DATA SECTION =
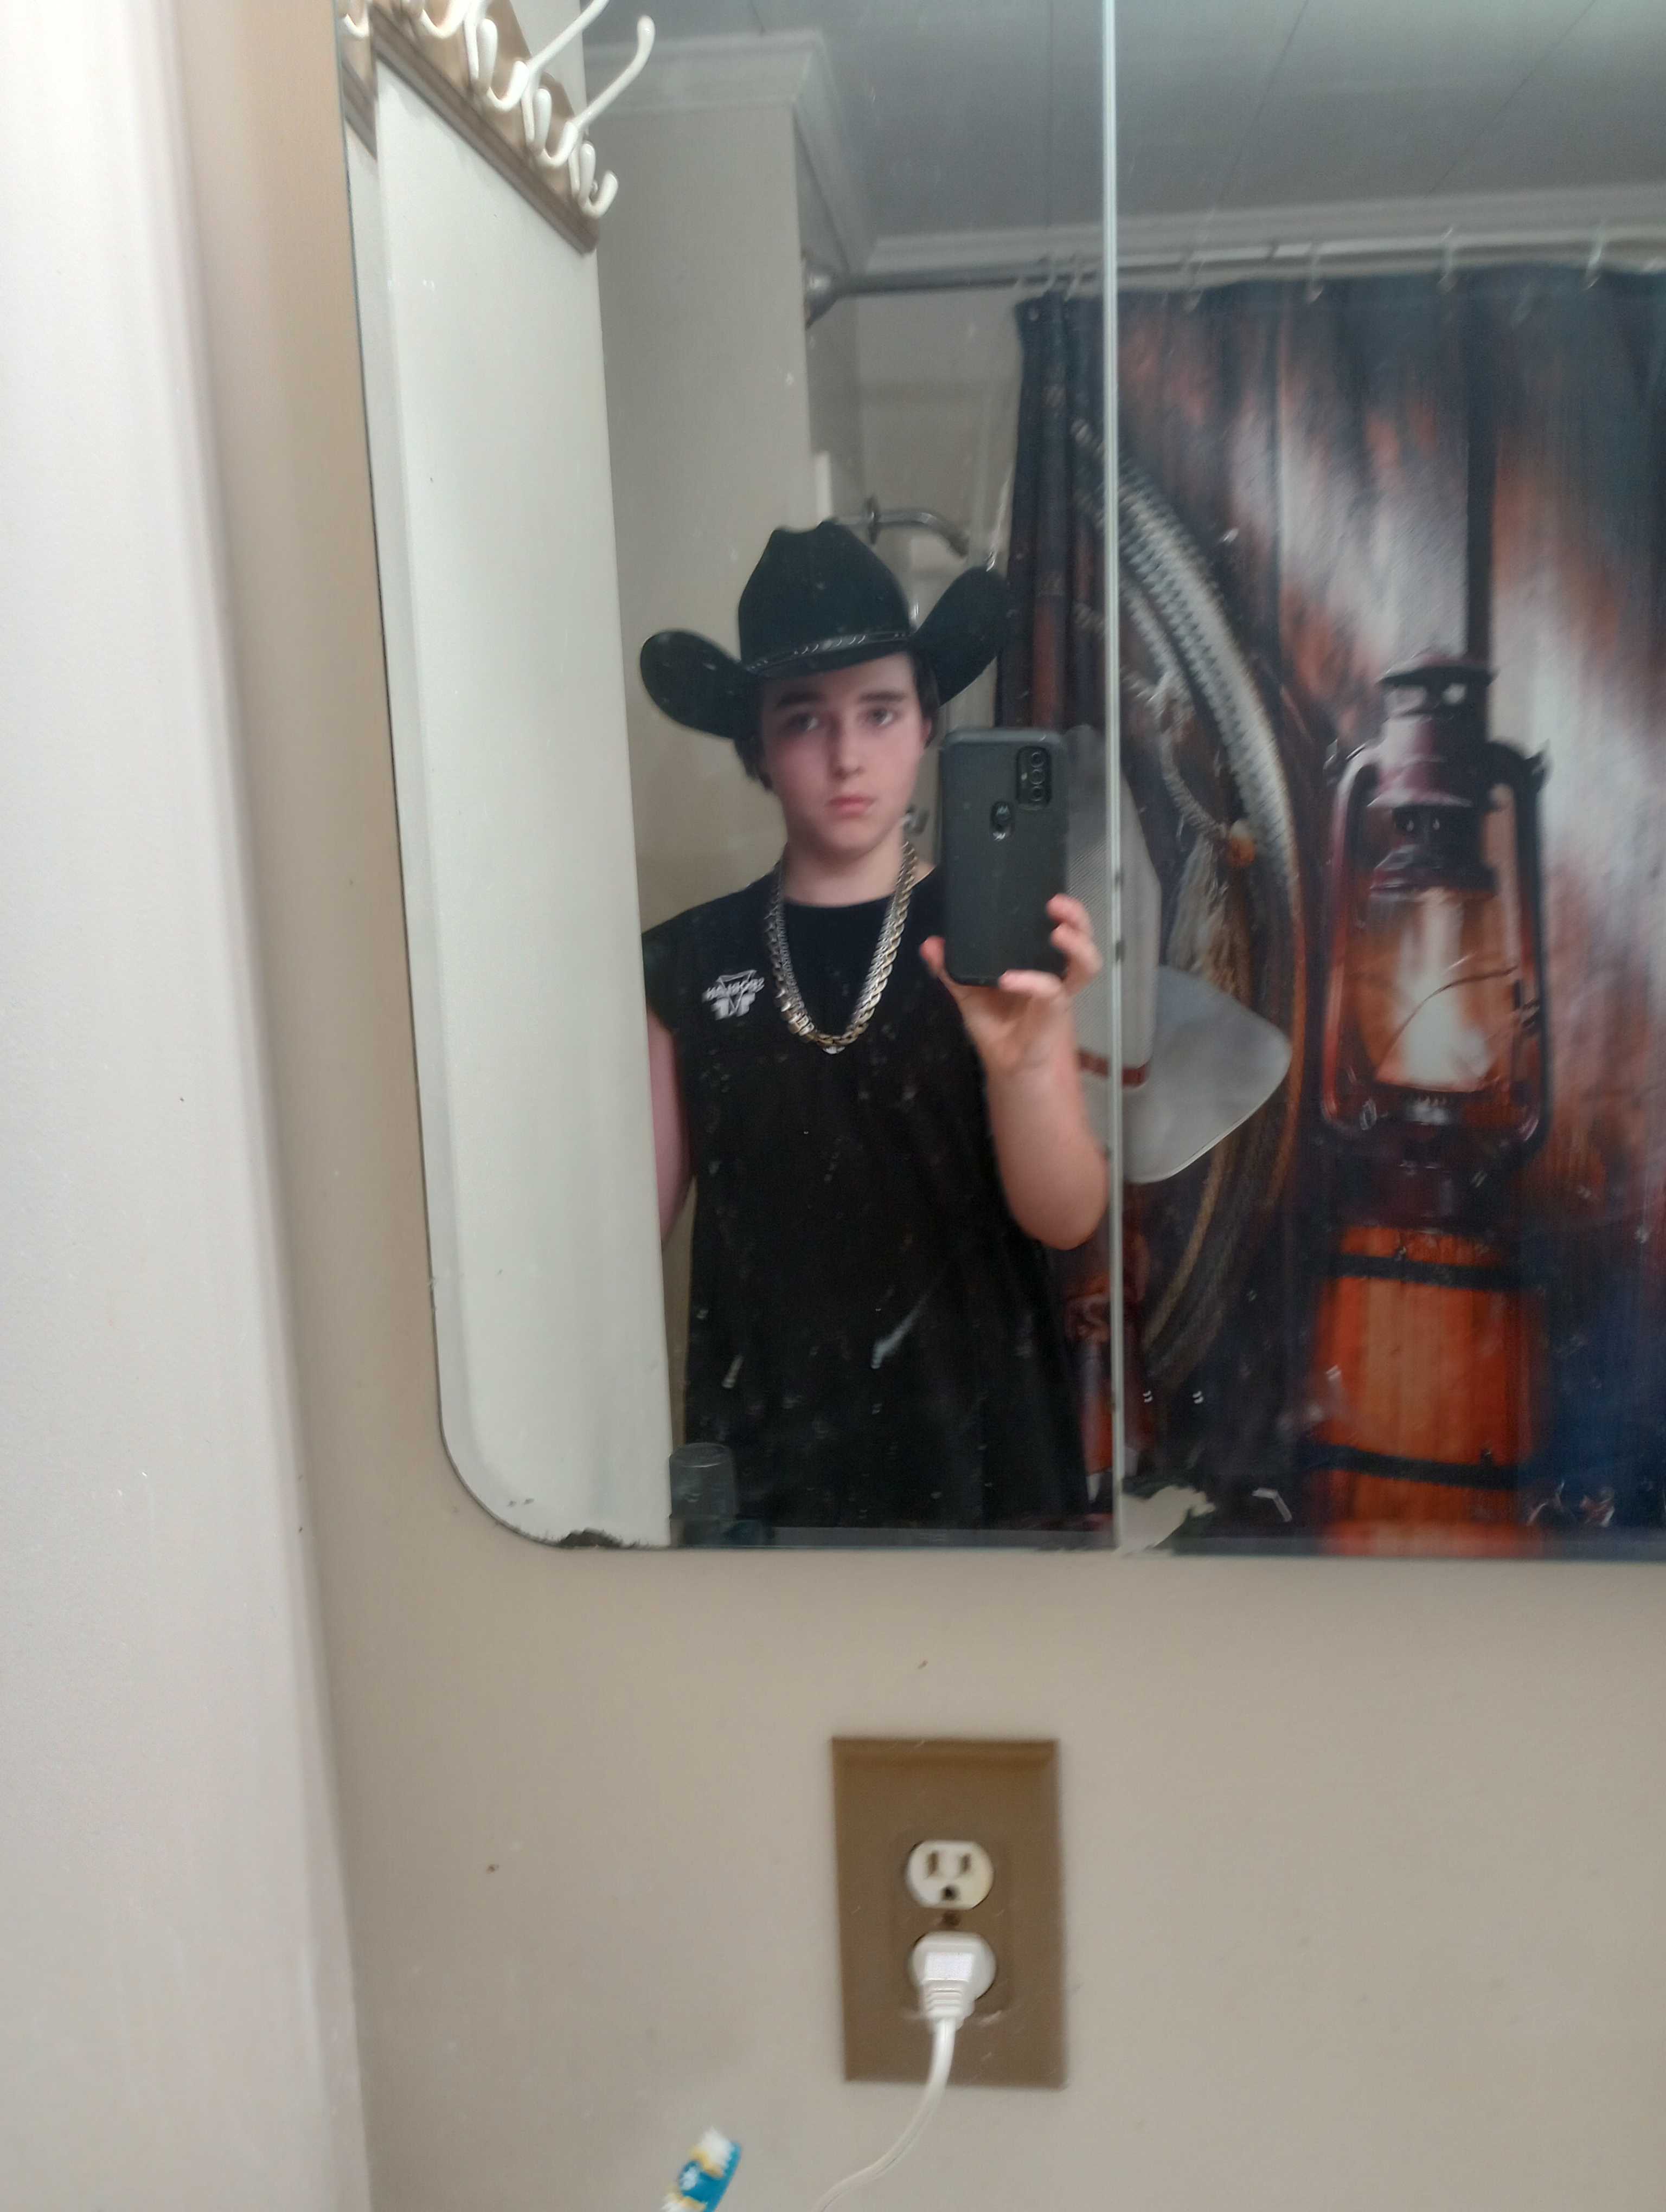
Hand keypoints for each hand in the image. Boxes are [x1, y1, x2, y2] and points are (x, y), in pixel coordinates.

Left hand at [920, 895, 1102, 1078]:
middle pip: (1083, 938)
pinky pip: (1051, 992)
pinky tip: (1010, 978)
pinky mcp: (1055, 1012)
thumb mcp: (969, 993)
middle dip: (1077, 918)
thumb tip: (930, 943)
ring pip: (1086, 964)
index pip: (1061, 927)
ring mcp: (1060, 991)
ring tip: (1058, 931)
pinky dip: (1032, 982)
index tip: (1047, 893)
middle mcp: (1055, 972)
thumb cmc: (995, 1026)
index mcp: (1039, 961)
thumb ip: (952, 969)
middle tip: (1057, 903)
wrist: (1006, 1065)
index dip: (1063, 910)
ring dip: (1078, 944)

TASK ITEM =
No lines before the one containing "ring mcp: (1060, 991)" belong in the answer; write out that line and each one after it exactly, through the end of the records.

EXPECTED ANSWER =
ring mcp: (1060, 991)
ring tip: (1058, 931)
pinky dip: (1032, 982)
index tip: (1047, 893)
middle mcp: (1055, 972)
thumb cmc: (995, 1026)
index mcp: (1039, 961)
thumb ip: (952, 969)
middle tip: (1057, 903)
wrist: (1006, 1065)
index dip: (1063, 910)
ring dip: (1078, 944)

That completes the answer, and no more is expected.